In the 2008 financial crisis, De Lage Landen used that knowledge to triage troubled borrowers who needed a year's payment grace to survive - and who could be trusted to return from the dead because they had durable customers who would need them again.

This company had a Big Data focus before anyone called it that. "We've been collecting data on our customers for 30 years," Stephenson told me. "We provide them with marketing data on the industries they're financing, customers' payment history, and behavior." He said long-term relationships, even financial ones, are about more than cheap money.

The local connections

Like De Lage Landen, SAP A.G., the Germany-based business-software giant, also elevated a suburban Philadelphia resident this spring, Bill McDermott, based at SAP's Americas headquarters in Newtown Square, into the job of global chief executive.

Meanwhile, SAP's former top India executive, Vishal Sikka, has been named the new CEO at Infosys, the big Bangalore-based IT outsourcing firm struggling to cope with change in how its Western corporate clients manage their computer-based services in the smartphone and cloud-server era.

"Dr.
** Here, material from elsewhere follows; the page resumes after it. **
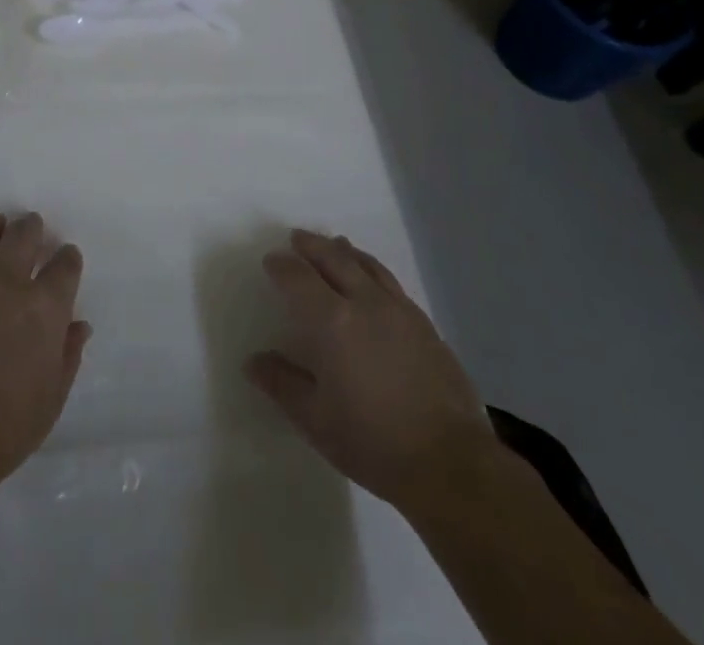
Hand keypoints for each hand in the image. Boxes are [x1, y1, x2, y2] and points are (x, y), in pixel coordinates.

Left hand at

Sikka will have his work cut out for him," wrote Joseph Foresi, analyst at Janney Capital Markets, since Infosys's "execution has been inconsistent, revenue growth has trailed industry averages, and commoditization is creating challenges particularly given the present (profit) margin profile."

Sikka takes over Infosys at a time when newly elected Prime Minister Narendra Modi is encouraging expatriate software engineers and managers to return home and build Indian companies.

The cost advantage Asian firms formerly enjoyed over U.S. corporations has narrowed, and a new generation of specialized IT outsourcing firms like Wayne-based LiquidHub (which counts Vanguard, SEI, Comcast, Independence Blue Cross, and Subaru of America among its clients) are moving more of their own people to work at their corporate clients in the U.S., instead of moving all the work overseas.

Need a lab?

Brokers led by Tom Weitzel at Jones Lang LaSalle (JLL) are offering the Lockheed Martin engineering center, on 53 acres in Newtown, Bucks County, with three office and research buildings and a four-year-old conference center, for sale at a price of $30 million.

The company said last year that it planned to close the Space Systems site, idling or relocating 1,000 engineers and other staff at what had been Newtown's leading private employer, after a decline in government contracts.